> _Input for this task_:
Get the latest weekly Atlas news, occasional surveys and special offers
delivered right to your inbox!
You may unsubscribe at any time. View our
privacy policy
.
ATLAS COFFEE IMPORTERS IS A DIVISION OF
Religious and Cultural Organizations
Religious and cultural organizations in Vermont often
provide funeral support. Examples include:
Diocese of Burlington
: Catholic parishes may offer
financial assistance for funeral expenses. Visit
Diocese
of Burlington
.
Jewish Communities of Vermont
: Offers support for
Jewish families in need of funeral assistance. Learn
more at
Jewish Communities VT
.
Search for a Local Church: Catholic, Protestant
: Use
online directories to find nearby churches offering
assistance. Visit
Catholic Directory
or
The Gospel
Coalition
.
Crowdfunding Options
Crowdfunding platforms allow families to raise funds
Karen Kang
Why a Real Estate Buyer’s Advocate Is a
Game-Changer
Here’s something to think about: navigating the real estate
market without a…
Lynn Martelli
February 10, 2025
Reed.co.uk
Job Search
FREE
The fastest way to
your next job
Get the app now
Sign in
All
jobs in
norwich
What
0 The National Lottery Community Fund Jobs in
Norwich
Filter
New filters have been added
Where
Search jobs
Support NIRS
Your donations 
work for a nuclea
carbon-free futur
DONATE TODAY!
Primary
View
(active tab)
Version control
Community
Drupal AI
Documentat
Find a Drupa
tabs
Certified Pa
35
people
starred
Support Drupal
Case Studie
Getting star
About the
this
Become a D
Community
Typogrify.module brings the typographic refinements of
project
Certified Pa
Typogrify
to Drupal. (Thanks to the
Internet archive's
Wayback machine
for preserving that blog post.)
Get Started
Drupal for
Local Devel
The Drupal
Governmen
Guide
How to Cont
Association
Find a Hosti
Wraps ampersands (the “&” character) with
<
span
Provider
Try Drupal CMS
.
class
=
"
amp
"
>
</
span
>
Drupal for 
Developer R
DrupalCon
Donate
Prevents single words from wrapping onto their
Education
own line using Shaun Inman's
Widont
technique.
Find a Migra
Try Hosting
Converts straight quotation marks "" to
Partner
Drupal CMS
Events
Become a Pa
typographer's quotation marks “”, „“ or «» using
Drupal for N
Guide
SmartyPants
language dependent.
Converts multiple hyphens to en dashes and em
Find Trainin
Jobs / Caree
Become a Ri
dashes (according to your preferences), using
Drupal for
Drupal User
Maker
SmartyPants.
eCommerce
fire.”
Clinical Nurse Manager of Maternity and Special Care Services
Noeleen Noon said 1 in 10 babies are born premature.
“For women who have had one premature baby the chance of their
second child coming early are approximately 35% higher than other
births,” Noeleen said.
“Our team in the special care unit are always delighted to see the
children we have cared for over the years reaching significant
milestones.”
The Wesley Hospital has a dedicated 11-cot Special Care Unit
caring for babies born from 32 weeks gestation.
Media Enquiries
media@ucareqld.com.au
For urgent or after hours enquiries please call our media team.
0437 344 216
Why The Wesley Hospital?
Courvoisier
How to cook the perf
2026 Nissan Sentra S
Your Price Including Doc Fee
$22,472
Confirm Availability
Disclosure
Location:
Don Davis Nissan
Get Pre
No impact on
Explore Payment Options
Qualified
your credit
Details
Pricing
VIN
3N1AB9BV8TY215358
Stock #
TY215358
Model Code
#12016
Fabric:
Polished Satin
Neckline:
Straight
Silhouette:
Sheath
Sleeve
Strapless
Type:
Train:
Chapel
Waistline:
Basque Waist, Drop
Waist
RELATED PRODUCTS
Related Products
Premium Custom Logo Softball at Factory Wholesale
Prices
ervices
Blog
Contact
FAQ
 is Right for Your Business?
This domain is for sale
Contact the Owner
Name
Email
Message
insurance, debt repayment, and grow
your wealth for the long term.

> _Problem requirements_:
Up to and including the line with "0 The National Lottery Community Fund Jobs in", please return the records exactly, beginning from their first line.

> _Task result_:
Get the latest weekly Atlas news, occasional surveys and special offers
delivered right to your inbox!
You may unsubscribe at any time. View our
privacy policy
.
ATLAS COFFEE IMPORTERS IS A DIVISION OF
Religious and Cultural Organizations
Religious and cultural organizations in Vermont often
provide funeral support. Examples include:
Diocese of Burlington
: Catholic parishes may offer
financial assistance for funeral expenses. Visit
Diocese
of Burlington
.
Jewish Communities of Vermont
: Offers support for
Jewish families in need of funeral assistance. Learn
more at
Jewish Communities VT
.
Search for a Local Church: Catholic, Protestant
: Use
online directories to find nearby churches offering
assistance. Visit
Catholic Directory
or
The Gospel
Coalition
.
Crowdfunding Options
Crowdfunding platforms allow families to raise funds
Karen Kang
Why a Real Estate Buyer’s Advocate Is a
Game-Changer
Here’s something to think about: navigating the real estate
market without a…
Lynn Martelli
February 10, 2025
Reed.co.uk
Job Search
FREE
The fastest way to
your next job
Get the app now
Sign in
All
jobs in
norwich
What
0 The National Lottery Community Fund Jobs in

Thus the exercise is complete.